Deped Memo di Media Sosial Gunakan P1 oleh pembuat rap di Scribd

Deped Memo di Media Sosial Gunakan P2 oleh pembuat rap di Scribd

Kekhawatiran ini muncul karena penekanan DICT terhadap berbagai ancaman siber yang dialami pelajar muda melalui media sosial seperti perundungan siber, pornografi, dan perjudian. Dalam laporannya, Pejabat Teknologi Informasi DICT Jenderal. Macalinao mengatakan bahwa orang tua mengirimkan keluhan tentang guru yang membagikan pekerjaan rumah kepada siswanya melalui media sosial. (BACA: Akun palsu, kenyataan yang dibuat-buat di media sosial)

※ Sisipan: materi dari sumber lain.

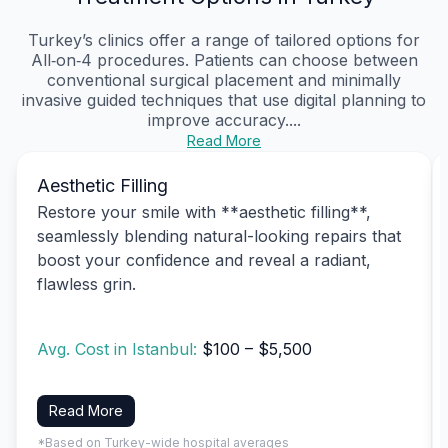
Turkey’s clinics offer a range of tailored options for
All‑on‑4 procedures. Patients can choose between
conventional surgical placement and minimally
invasive guided techniques that use digital planning to
improve accuracy....
Read More
Aesthetic Filling
Restore your smile with **aesthetic filling**,
seamlessly blending natural-looking repairs that
boost your confidence and reveal a radiant,
flawless grin.
Avg. Cost in Istanbul:
$100 – $5,500
Read More
*Based on Turkey-wide hospital averages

Meskipun arahan baru ini tentu saja akan dengan mudah diabaikan oleh banyak guru DepEd yang lebih memperhatikan hal-hal yang dianggap lebih konkrit seperti ruang pengajar dan kenaikan gaji, masalah ini mempunyai implikasi serius bagi guru dan sekolah yang memerlukan perhatian besar.

Di seluruh dunia, konsensus belum tercapai mengenai apakah teknologi jejaring sosial memang cocok untuk digunakan sebagai strategi pengajaran. Hal ini terjadi meskipun banyak pakar pendidikan dan media tertarik untuk mempelajari fenomena yang relatif baru ini.

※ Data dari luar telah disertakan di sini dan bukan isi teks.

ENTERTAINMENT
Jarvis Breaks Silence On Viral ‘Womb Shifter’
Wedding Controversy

Di beberapa sekolah, kebijakan umum yang ketat melarang guru berhubungan dengan siswanya secara online, sementara di sekolah lain guru didorong untuk sepenuhnya memanfaatkan media sosial untuk tujuan pedagogi. Kebanyakan guru di Filipina berada di antara keduanya; penggunaan media sosial tidak dilarang atau dipromosikan. Oleh karena itu, banyak guru yang menggunakannya hanya karena kemudahan yang ditawarkannya. (BACA: Orang Filipina menghabiskan sebagian besar waktunya online, di media sosial di seluruh dunia – laporkan)

Haruskah guru dan siswa berteman di Facebook?

Bagi banyak guru, Facebook telah menjadi perpanjangan tangan dari ruang kelas. Mereka belajar bahwa melalui platform ini mereka dapat dengan mudah terhubung dengan siswanya untuk alasan apa pun. Kemudahan akses ini tentunya membawa dampak baik dan buruk. Jadi, haruskah guru terhubung dengan siswanya di media sosial? Sama seperti kebanyakan isu yang diperdebatkan, jawabannya adalah ya dan tidak.

Guru memiliki filosofi berbeda dalam hal cara mengelola hubungan siswa-guru. Ada yang lebih suka bersikap ramah dan akomodatif, ada pula yang suka menjaga jarak. Hal ini terutama disebabkan oleh luasnya spektrum kepribadian dan gaya mengajar guru – yang berbeda-beda namun efektif dalam cara mereka masing-masing – sehingga mustahil untuk sampai pada satu jawaban atas pertanyaan tersebut.

Daripada memaksakan apakah guru dan siswa dapat terhubung secara online atau tidak, fokusnya harus pada pelatihan guru tentang cara mengelola percakapan mereka dengan siswa di media sosial. Sebagai permulaan, ini mungkin melibatkan daftar praktik terbaik dan daftar perilaku buruk yang harus dihindari. (BACA: Peran Media Sosial dalam Pemberdayaan Perempuan)

Saat guru berinteraksi dengan siswanya secara online, mereka juga dapat mengasah identitas profesional mereka. Beberapa orang menyarankan untuk membuat akun ‘profesional’ terpisah khusus untuk keperluan sekolah, sementara yang lain lebih memilih untuk menyimpan akun pribadi mereka, karena berpikir bahwa akun profesional dan pribadi tidak berbeda satu sama lain.

Suka atau tidak suka para pendidik, ketika mereka online, mereka menjadi panutan di media sosial. Oleh karena itu, yang terbaik bagi guru untuk menerapkan beberapa pedoman saja untuk diri mereka sendiri dan siswanya – tentang penggunaan bahasa, waktu kontak, dan batasan interaksi lainnya. Jika aturan ini diterapkan dengan baik, maka dapat menimbulkan kebiasaan digital yang positif bagi para pelajar. Jika dipraktikkan berulang kali, kebiasaan tersebut akan menjadi norma yang dapat berdampak di luar konteks kelas.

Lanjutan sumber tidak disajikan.